August 18
In the morning, myself, Radu, and Liza set off for JBA to collect the traps. This involved setting the chickens free and hauling the heavy-ass traps all the way down from the savannah. However, on the way up, as we approached one of the traps, we heard a rattling, banging noise from it.
Inside the trap, and not happy about it, was a previously captured male fossa name of Quintus. Note his big funky radio collar.
We wished that we could call the rest of the team to see, but aside from being unconscionably stressful to poor Quintus, it would have taken hours. Procedure with an already-collared animal was just to open the cage and let it go. I was elected to open the cage.

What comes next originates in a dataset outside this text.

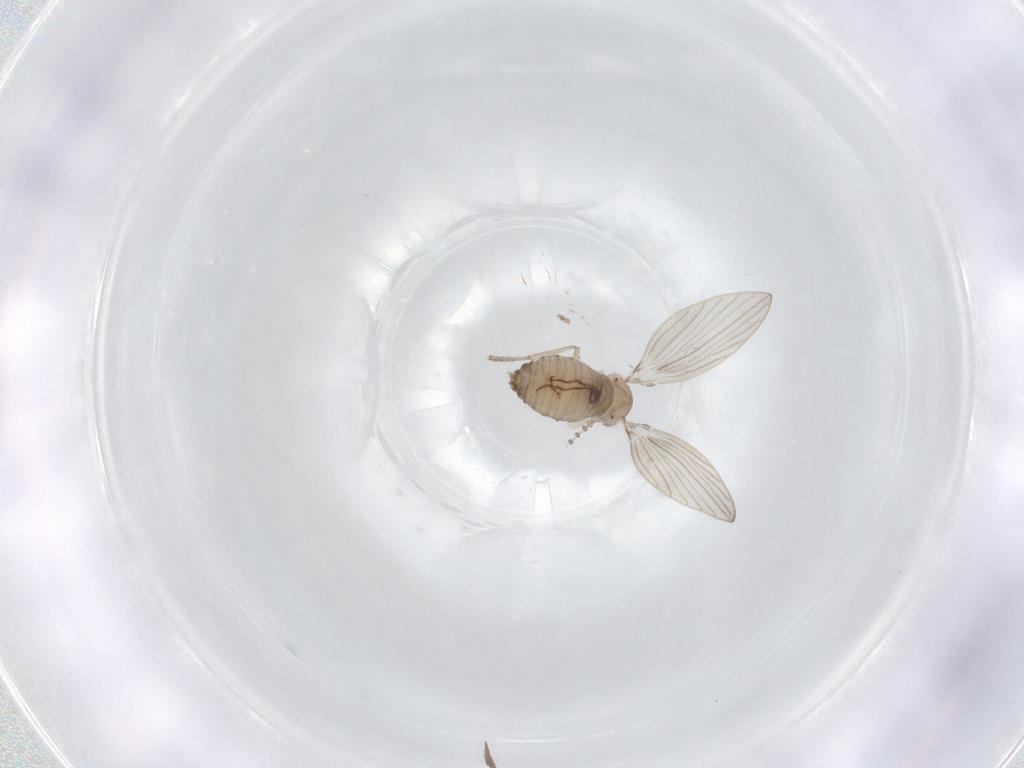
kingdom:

As I approached the cage, Quintus squirmed over onto his back like a cat wanting its belly scratched. This was unintentionally very cute. Quintus's actual intention was to point all four of his paws at me, so that if I touched him he could rip me open like a FedEx envelope.
At this point, I set the camera to video mode, and set it down in front of the cage, pointed in what I hoped was the right direction. I knew it had only about fifteen seconds of footage available, and I hoped that would give Quintus time to, Houdini-like, squirm from his defensive position to a hauling-butt-out-of-the-cage position. I hit the start button and went to the cage.
For me, personally, that fifteen seconds, part of the very small amount of moving footage of fossas ever captured, justifies every bit of effort and expense involved in the trip. Every mile, muscle, dollar and shot involved in getting to that point is well worth that fifteen-second film, even though Quintus only really appears at the end of it. In the end, (the very end, just about) I got what I came for.
After that, the rest of the day's work was almost anticlimactic. Sure, hauling those steel traps all the way down the sandy trails was an enormous pain, but who cared?